Trotsky defendia uma política de independência de classe e avanço da revolução, ao invés de conciliação com a burguesia, e por isso rompeu relações com Nin. Essa era de fato a única chance de vitória. Em várias regiões os operários ocupavam as fábricas e os camponeses expropriavam as terras. Uma das características da Revolução Espanhola foi a tentativa de enfrentar não apenas dominação política e econômica, mas a ruptura de várias cadeias de alienação, com a ampla participação de mulheres, artistas e intelectuais. Uma das figuras célebres da Revolução foi Dolores Ibarruri, a Passionaria, cujos discursos e comícios incendiavam os militantes.
Esse processo altamente progressivo foi suspenso por suas próprias lideranças, os anarquistas da CNT e os socialistas do PSOE, PC e POUM, em nome da aliança com a burguesia. As forças do governo republicano se aproveitaram da paralisação do processo revolucionário para desarmar as milícias populares em Barcelona e dissolver os conselhos operários. As forças do PC cometaram o requinte da traição de perseguir os trotskistas e dissidentes, enquanto os fascistas avançavam pelo país. A divisão das forças revolucionárias na Espanha foi uma das grandes tragédias do século XX, tendo levado a uma dolorosa derrota. Franco venceu a guerra civil e encerrou a Revolução em 1939.

Da ditadura de Franco à volta das lutas
Depois da guerra civil a Espanha estava devastada, a ponto de não tomar parte na II Guerra Mundial.

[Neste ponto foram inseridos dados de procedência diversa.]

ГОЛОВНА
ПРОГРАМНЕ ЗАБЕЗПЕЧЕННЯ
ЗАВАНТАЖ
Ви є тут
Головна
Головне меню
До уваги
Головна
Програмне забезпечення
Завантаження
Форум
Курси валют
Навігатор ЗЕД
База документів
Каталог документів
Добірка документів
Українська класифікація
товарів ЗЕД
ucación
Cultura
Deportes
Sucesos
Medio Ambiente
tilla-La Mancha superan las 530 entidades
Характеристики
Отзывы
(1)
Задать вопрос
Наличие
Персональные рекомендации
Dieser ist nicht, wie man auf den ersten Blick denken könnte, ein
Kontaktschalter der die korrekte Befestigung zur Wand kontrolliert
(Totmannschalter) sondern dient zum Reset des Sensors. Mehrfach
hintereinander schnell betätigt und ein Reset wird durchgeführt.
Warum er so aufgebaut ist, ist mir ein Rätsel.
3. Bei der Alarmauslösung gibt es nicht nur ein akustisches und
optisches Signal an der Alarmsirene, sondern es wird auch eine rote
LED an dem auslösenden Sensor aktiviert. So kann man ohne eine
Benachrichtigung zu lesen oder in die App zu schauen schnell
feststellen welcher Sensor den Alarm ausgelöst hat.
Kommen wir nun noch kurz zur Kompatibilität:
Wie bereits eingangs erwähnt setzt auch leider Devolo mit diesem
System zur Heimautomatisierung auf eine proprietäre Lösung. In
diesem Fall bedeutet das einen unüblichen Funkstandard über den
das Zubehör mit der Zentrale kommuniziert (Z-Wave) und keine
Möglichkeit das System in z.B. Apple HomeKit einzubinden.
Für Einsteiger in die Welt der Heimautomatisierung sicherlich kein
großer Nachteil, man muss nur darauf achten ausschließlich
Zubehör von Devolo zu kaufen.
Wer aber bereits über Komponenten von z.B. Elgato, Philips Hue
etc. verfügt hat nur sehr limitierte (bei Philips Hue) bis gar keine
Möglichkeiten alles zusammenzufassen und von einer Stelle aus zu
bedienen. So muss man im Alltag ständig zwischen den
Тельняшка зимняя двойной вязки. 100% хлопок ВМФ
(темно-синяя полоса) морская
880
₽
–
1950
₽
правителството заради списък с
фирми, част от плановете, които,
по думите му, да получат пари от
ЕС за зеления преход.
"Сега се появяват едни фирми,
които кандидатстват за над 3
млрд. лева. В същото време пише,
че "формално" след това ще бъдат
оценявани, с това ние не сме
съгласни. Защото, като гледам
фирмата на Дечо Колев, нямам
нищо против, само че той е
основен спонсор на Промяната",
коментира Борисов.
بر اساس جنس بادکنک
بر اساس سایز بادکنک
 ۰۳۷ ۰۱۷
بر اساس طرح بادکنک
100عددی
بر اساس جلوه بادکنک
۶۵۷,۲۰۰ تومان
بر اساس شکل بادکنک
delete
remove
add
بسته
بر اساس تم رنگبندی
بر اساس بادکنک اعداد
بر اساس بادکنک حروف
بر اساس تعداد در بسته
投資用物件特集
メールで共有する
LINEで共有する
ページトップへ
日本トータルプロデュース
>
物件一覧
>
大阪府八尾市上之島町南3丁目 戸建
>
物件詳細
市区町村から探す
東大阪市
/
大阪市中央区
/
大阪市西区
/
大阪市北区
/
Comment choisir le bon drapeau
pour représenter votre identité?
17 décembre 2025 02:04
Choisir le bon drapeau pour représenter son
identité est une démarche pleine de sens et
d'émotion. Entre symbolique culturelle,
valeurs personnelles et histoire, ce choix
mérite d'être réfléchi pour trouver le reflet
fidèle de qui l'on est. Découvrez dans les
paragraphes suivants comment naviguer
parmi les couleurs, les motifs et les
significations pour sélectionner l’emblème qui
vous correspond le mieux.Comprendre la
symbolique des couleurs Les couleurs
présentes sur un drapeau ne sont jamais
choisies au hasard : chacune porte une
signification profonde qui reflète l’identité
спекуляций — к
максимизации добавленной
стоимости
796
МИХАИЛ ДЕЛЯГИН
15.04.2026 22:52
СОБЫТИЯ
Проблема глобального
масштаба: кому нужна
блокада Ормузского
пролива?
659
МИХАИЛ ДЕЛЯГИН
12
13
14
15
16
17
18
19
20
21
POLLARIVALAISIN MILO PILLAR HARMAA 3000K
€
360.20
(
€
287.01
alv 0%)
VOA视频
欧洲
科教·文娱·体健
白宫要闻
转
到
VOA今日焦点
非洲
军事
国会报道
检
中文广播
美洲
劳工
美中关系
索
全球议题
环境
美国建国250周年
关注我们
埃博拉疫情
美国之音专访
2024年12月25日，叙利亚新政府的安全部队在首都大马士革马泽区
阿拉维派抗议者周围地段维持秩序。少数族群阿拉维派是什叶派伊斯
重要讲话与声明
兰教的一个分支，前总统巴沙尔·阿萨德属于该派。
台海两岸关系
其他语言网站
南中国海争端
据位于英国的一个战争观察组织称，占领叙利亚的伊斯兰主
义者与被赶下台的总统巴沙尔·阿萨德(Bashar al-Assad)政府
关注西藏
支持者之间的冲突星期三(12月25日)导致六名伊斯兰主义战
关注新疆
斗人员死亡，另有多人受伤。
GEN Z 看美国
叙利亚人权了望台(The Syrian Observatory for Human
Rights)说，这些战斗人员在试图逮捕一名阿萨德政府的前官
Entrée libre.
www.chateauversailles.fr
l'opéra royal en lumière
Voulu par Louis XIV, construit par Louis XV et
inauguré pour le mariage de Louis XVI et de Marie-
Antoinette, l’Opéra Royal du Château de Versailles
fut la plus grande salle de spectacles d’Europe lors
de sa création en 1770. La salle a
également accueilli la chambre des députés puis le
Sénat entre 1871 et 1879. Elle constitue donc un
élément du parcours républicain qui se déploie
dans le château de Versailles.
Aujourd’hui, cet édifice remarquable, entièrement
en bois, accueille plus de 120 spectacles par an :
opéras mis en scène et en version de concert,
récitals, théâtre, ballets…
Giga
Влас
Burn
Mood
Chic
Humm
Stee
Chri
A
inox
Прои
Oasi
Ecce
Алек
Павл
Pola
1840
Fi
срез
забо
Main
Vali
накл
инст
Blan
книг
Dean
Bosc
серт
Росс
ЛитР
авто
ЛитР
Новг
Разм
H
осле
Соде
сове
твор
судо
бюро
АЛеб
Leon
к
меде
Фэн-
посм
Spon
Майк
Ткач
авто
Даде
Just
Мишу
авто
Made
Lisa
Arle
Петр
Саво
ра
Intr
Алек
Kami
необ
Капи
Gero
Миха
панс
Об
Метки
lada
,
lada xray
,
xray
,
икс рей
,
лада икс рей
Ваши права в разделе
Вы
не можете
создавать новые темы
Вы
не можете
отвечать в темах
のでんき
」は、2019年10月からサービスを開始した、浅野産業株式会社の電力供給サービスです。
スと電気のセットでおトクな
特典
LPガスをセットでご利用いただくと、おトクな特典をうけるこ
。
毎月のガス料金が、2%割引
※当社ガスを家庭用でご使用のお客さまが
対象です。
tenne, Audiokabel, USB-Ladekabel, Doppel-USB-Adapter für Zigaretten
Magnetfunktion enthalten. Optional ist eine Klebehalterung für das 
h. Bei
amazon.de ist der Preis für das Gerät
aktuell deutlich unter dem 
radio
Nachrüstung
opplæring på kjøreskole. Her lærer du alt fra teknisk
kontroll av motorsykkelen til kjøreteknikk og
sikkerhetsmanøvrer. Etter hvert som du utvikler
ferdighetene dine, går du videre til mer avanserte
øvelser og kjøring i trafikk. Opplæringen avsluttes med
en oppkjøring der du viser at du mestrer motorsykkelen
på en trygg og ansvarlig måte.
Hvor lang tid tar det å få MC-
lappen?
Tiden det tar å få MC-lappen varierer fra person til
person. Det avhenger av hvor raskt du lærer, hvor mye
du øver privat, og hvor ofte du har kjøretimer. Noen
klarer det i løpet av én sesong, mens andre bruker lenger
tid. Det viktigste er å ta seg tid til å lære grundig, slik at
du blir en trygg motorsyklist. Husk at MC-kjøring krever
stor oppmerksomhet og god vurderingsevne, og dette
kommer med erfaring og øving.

A vitória de Franco estabeleceu uma ditadura feroz, que sobreviveu por várias décadas, até a morte do tirano em 1975. A ditadura franquista congelou o atraso espanhol, da mesma forma como a ditadura de Salazar fez com Portugal, tornando-os uma espécie de países mortos ao longo de boa parte do século.
A resistência contra a ditadura teve como um dos seus eixos a questão das nacionalidades oprimidas, como a Catalunha, o País Basco e a Galiza, que possuem idiomas, tradições e culturas próprias, todas pisoteadas por Franco. O grupo separatista basco ETA se tornou célebre como uma das principais organizações da luta armada no século XX, ao lado do IRA irlandês e da OLP palestina. Um atentado do ETA executou Luis Carrero Blanco, peça chave do regime e apontado como o sucessor de Franco, em 1973, enfraquecendo mortalmente a ditadura.
Com a morte do ditador, o país retornou ao seio das nações “democráticas”, restabelecendo a monarquia, agora sob regime parlamentarista. Por alguns anos, parecia que a incorporação do país à União Europeia traria a prosperidade e o esquecimento definitivo do pesadelo da era franquista. Essa prosperidade tinha pés de barro, como logo se revelou. Em poucos anos, o livre mercado transformou a Espanha em uma colônia do imperialismo alemão, uma das retumbantes histórias de fracasso da União Europeia, ao lado de Portugal e Grecia. A Espanha ostenta hoje os maiores índices de desemprego da UE, com taxa de 27%, em especial entre os jovens (50% de desemprego).
Não é à toa que os jovens espanhois foram os primeiros na Europa a seguir o exemplo dos seus irmãos árabes, deflagrando o movimento dos Indignados em 2011. Depois de muitas décadas, os mineiros das Astúrias (lembrando o exemplo de seus avos em 1934) voltaram a fazer greve e ocuparam as ruas de Madrid em 2012, contra os planos de austeridade e o desemprego que os acompanha, pressagiando a volta das lutas da classe operária organizada. As primeiras brisas do que pode vir a se tornar um vendaval revolucionário começam a soprar novamente no país ibérico.